Latitude’s performance lineup is always richly eclectic and this year more than matched the dramatically varied skies – alternating between dazzling sunshine and epic storms – above. It was a programme that sat spectacular French theatrical aquatic parades, involving burning angels and ladies of the lake, floating on water that would soon engulf Johnny as he iconically lifted Baby during Dirty Dancing’s very popular performance. Meanwhile delicate performance art in the Faraway Forest from companies like Forest Fringe was nestled alongside new work by the Royal Shakespeare Company.
Errollyn Wallen Company’s Cautionary Tales looks to impart wisdom through Hilaire Belloc’s macabre children’s tales of woe and wickedness. This is an audacious opera for children, with Wallen’s sophisticated score fluctuating between harmonious arrangements and discordance with ease. Belloc’s libretto, adapted by Pia Furtado, sometimes has a hard time keeping up and occasionally the precise meaning of each moment is lost. However, this fine cast of singers is charming and the singers keep their wriggly charges’ attention.

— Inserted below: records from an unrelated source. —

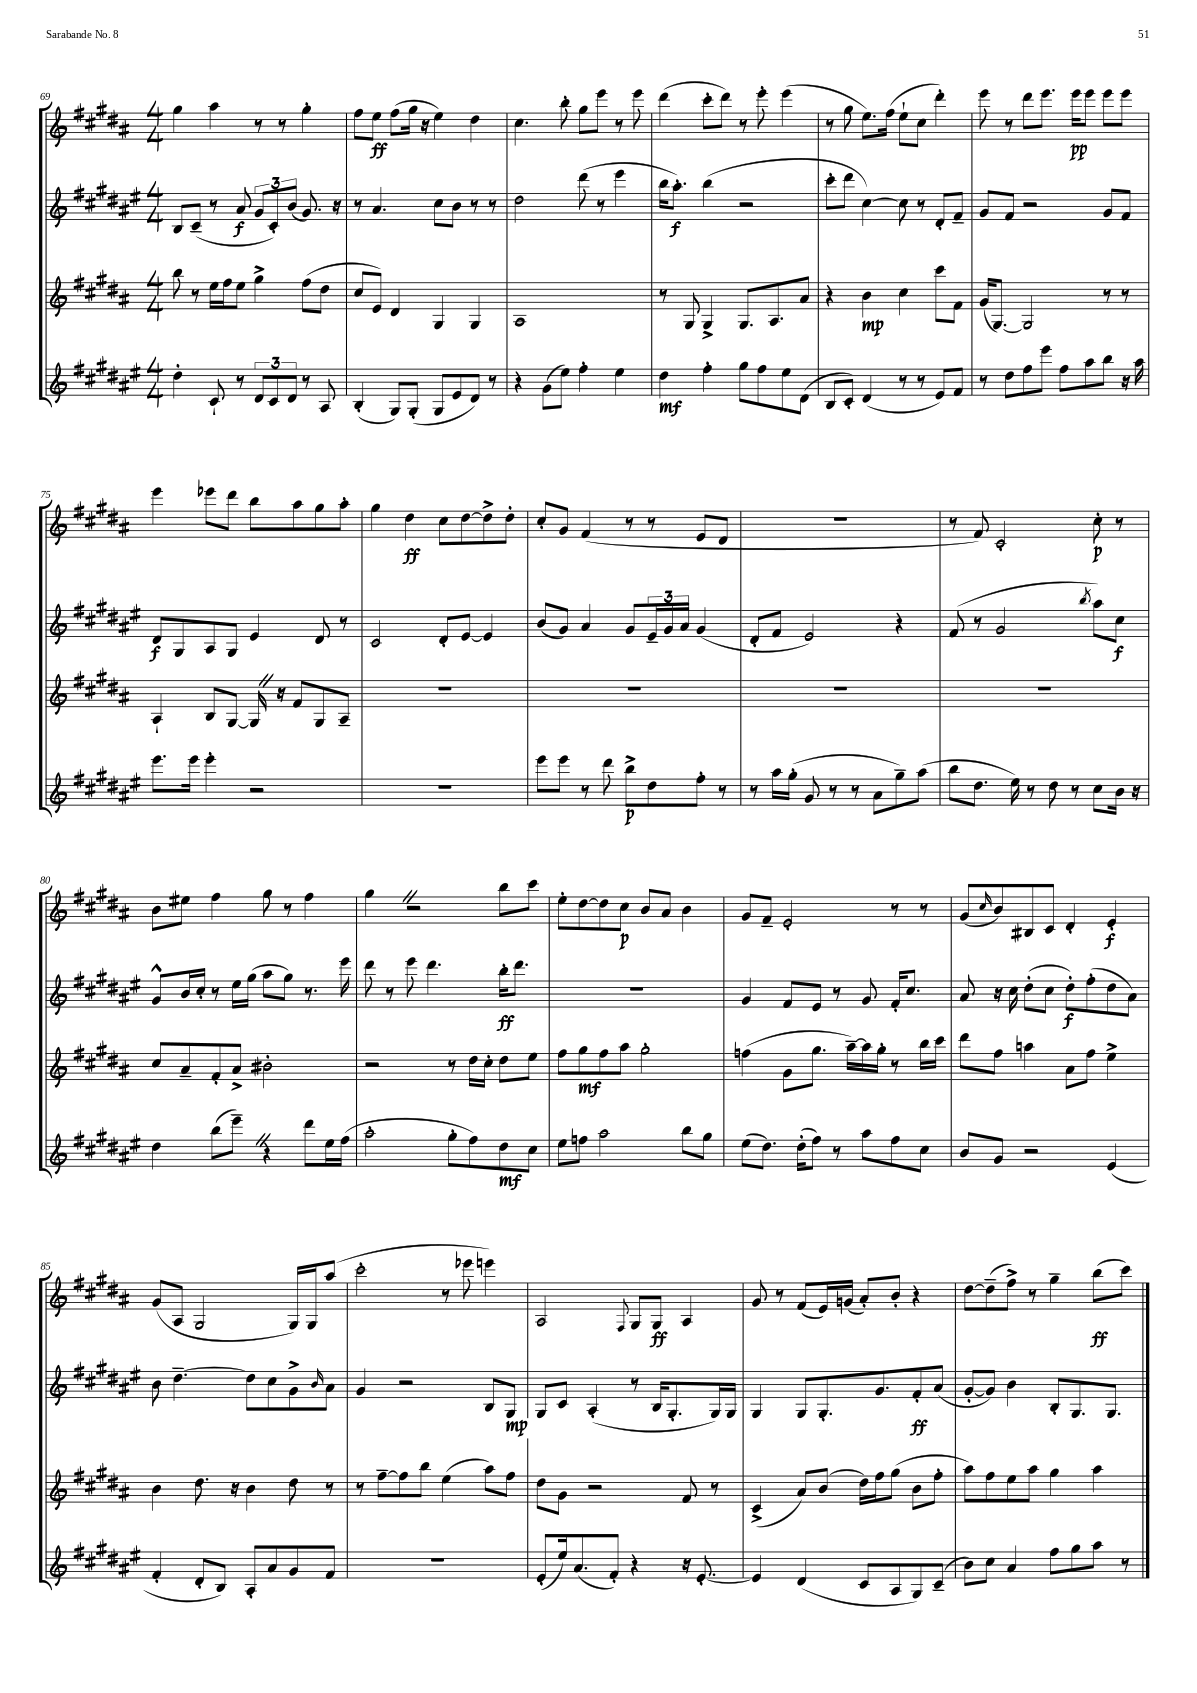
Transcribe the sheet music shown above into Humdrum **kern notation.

**kern	**kern	**kern	**kern
*staff4	*staff3	*staff2	*staff1
*clefG2	*clefG2	*clefG2	*clefG2
*k[f#c#g#d#a#e#]	*k[f#c#g#d#a#]	*k[f#c#g#d#a#e#]	*k[f#c#g#d#a#]
*M4/4	*M4/4	*M4/4	*M4/4
4dd#'	8bb	8B	4gg#
.	8r	(8c#~	.
8c#`	16ee	8r	4aa#
.	16ff#	.	.
8r	8ee	8a#	.
12d#	4gg#^	12g#	8r
12c#	.	12c#')	.
.	.	.	8r
12d#	.	(12b	.
8r	(8ff#	8.g#)	4gg#'
8A#	8dd#	.	.
.	.	16r	.
=	=	=	=
(4B'	8cc#	8r	8ff#
.	8e)	4.a#	8ee
8G#)	4d#	.	(8ff#
(8G#'	.	.	16gg#
.	.	.	16r
8G#	4G#	8cc#	4ee)
8e#	.	8b	.
8d#)	4G#	8r	4dd#
8r	.	8r	.
=	=	=	=
4r	1A#	2dd#	4.cc#
(8g#	.	.	.
8ee#)	.	.	8bb'
4ff#'	.	(8ddd#	8gg#
.	.	8r	8eee
4ee#	.	4eee#	8r
.	.	.	8eee
=	=	=	=
4dd#	8r	16bb	(4ddd#
.	.	8.aa#')	.
.	8G#	.	.
4ff#'	4G#^	(4bb	8ccc#'
.	.	.	8ddd#)
8gg#	8.G#	2r	8r
8ff#	.	.	8eee'
.	8.A#	.	.
8ee#	.	.	(4eee
(8d#	8a#	.	.
=	=	=	=
8B	4r	8ccc#'	8r
8c#')	.	8ddd#	8gg#
(4d#	4b	[4cc#)	8.ee)
.	.	.	(16ff#
8r	4cc#	8cc#]	8ee`
8r	.	8r	8cc#
8e#)	8ccc#	8d#'	4ddd#')
8f#	8f#	8f#~	.
=	=	=	=
8r	(16g#	8g#	8eee
.	[8.G#)	.	.
8dd#	.	8f#	8r
8ff#	2G#]	2r	8ddd#
8eee#	.	.	8.eee
8ff#	.	.	.
.	.	.	16eee
8aa#	.	.	8eee
8bb	8r	8g#	8eee
16r	8r	8f#	8eee
16aa#	.	.	.
=	=	=	=
8.eee#	4A#`	8d#	4eee
.	.	8G#	.
16eee#	.	.	.
4eee#'	8B	8A#	8eee-
.	[8G#	8G#	8ddd#
2r	16G#]	4e#	8bb
.	16r	.	.
.	8f#	.	8aa#
.	8G#	8d#	8gg#
.	8A#~	8r	8aa#'
=	=	=	=
1r	1r	2c#	4gg#
.	.	.	4dd#
.	.	8d#'	8cc#
.	.	[8e#	[8dd#
.	.	4e#]	8dd#^]
.	.	.	8dd#'
=	=	=	=
8eee#	1r	(8b	8cc#'
8eee#	.	8g#)	8g#
8r	.	4a#	(4f#
8ddd#	.	.	.
8bb^	.	8g#	8r
8dd#	.	24e#~	8r
.	.	24g#	.
.	.	24a#	.
8ff#'	.	(4g#	8e
8r	.	.	8d#
=	=	=	=
8r	1r	8d#'	1r
16aa#	.	8f#	.
(16gg#'	.	.	.
8g#	.	2e#)	.
8r	.	.	.
8r	.	.	.
8a#	.	.	.
8gg#~)	.	4r	.
(8aa#	.	.	.
=	=	=	=
8bb	1r	(8f#	8r
8.dd#	.	8r	8f#)
.	.	2g#	2c#'
16ee#)	.	.	.
8r	.	.	.
8dd#	.	.	.
8r	.	.	.
.	.	8qbb	.
8cc#	.	8aa#)	8cc#'
16b	.	8cc#	8r
16r	.	.	.
=	=	=	=
4dd#	8cc#	8g#^^	8b
.	8a#~	16b	8ee#
.	.	16cc#'	.
(8bb	8f#'	8r	4ff#
8eee#~)	8a#^	16ee#	.
.	.	(16gg#	.
4r	2b#'	8aa#	8gg#
.	.	8gg#)	8r
8ddd#	.	8.r	4ff#
16ee#	.	.	.
(16ff#	.	16eee#	.
=	=	=	=
2aa#'	2r	8ddd#	4gg#
.	.	8r	.
.	.	8eee#	2r
.	.	4.ddd#	.
8gg#'	8r	.	.
8ff#)	16dd#	.	.
.	16cc#'	.	.
8dd#	8dd#	16bb'	8bb
.	.	8.ddd#	.
8cc#	8ee	.	8ccc#
=	=	=	=
8ee#	8ff#	1r	8ee'
8ff	8gg#	.	[8dd#
2aa#	8ff#	.	8dd#]
.	8aa#	.	8cc#
.	2gg#'	.	8b
.	.	.	8a#
8bb	.	.	4b
8gg#	.	.	.
=	=	=	=
(8ee#	(4ff	4g#	8g#
8.dd#)	.	.	8f#~
.	8g#	8f#	2e'
(16dd#'	.	.	.
8ff#)	8.gg#	8e#	.
8r	.	8r	.
.	[16aa#~)	.	.
8aa#	16aa#]	8g#	.
.	16gg#'	.	.
8ff#	8r	16f#'	8r
.	.	8.cc#	.
8cc#	16bb	.	8r
.	16ccc#	.	.
=	=	=	=
8b	8ddd#	8a#	(8g#
.	.	.	16qqcc#
8g#	8ff#	16r	8b)
.	.	16cc#	.
2r	4aa	(8dd#'	8B#
.	.	8cc#	8c#
.	8a#	8dd#')	4d#'
.	8ff#	(8ff#'	.
(4e#	4ee^	8dd#	4e'
.	.	8a#)	.
=	=	=	=
4f#'	4b	8b	(8g#
.	.	[4.dd#~	8A#
8d#'	8.dd#	.	2G#
8B)	.	.	.
.	16r	.	.
8A#'	4b	8dd#]	.
8a#	.	8cc#	.
8g#	8dd#	8g#^	16G#)
.	.	.	16G#
.	.	16qqb	.
8f#	8r	8a#	(8aa#
=	=	=	=
1r	8r	4g#	2ccc#'
.	[8ff#~	.	.
.	8ff#]	2r	.
.	8bb	.	.
.	(4ee	.	8r
.	.	.	8eee-
.	8aa#)	8B	4eee)
.	8ff#	8G#	.
=	=	=	=
(8e#'	8dd#	8G#	2A#
16ee#)	8g#	8c#	.
(8.a#	.	.	.
.	2r	(4A#'	.
8f#')	.	.	.
.	.	.	8qqF#
4r	.	8r	8G#
.	.	16B	8G#
.	.	8.G#'	.
16r	8f#	.	4A#
[8.e#'	.	.	.
.	8r	16G#)	.
.	.	16G#	.
=	=	=	=
4e#]	(4c#^	4G#	8g#
.	.	.	8r
(4d#	8a#)	8G#	(8f#
.	(8b	8.G#'	16e)
.	.	.	(16g
8c#	16dd#)	.	8a#')
.	16ff#	8.g#	.
8A#	(8gg#	.	8b'
8G#)	8b	8f#'	4r
(8c#~	8ff#'	(8a#	.
=	=	=	=
8b)	8aa#)	[8g#'	[8dd#
8cc#	8ff#	8g#])	(8dd#~]
4a#	8ee	4b	8ff#^)
.	8aa#	.	8r
8ff#	4gg#	8B'	4gg#~
8gg#	.	8.G#	.
8aa#	4aa#	.	(8bb
.	.	8.G#	.
8r	.	.	8ccc#)
==	==	==	==
*-	*-	*-	*-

Another cautionary tale is Annie Siddons’ whimsical wonder, Raymondo. Through a melodic mixture of storytelling and music, Siddons’ weaves a web of rich imagery around the ill-fated but irrepressible Raymondo and his brother Sparky. The piece is possibly too long, but it is a gorgeous contemporary fairytale and a must for both adults and children.
Inspired by Tennessee Williams’ play Camino Real, Candoco’s Two for C, sees the company once again working with choreographer Javier de Frutos. Wearing lucha libre wrestling masks, Rick Rodgers and Kostas Papamatthaiakis fight within a square carpeted combat ring. Exploring the power plays within a relationship, they interweave the bumps and scraps of domestic fighting with the melodramatic flamboyancy of staged wrestling. Their placement on the Lake Stage – an intimate space in terms of size, but an epic one in terms of backdrop – is perfect.
Another glove like fit is Will Dickie’s Team of the Decades. Festivals are inherently communal environments; you see tight-knit gangs of people heading out for adventures everywhere you look. There couldn’t be a better setting for Dickie’s interactive show, which sees him whipping 10 ramshackle festival-goers into a symbiotic sports team. It’s a buzzy ride, with tackles, races and high fives galore. But within all the pumped up action it’s also a moving exploration of masculinity as Dickie plays coach, team captain and his own father. Involving highs, lows, energy and intimacy – it’s the perfect embodiment of this messy, magical and unmissable festival.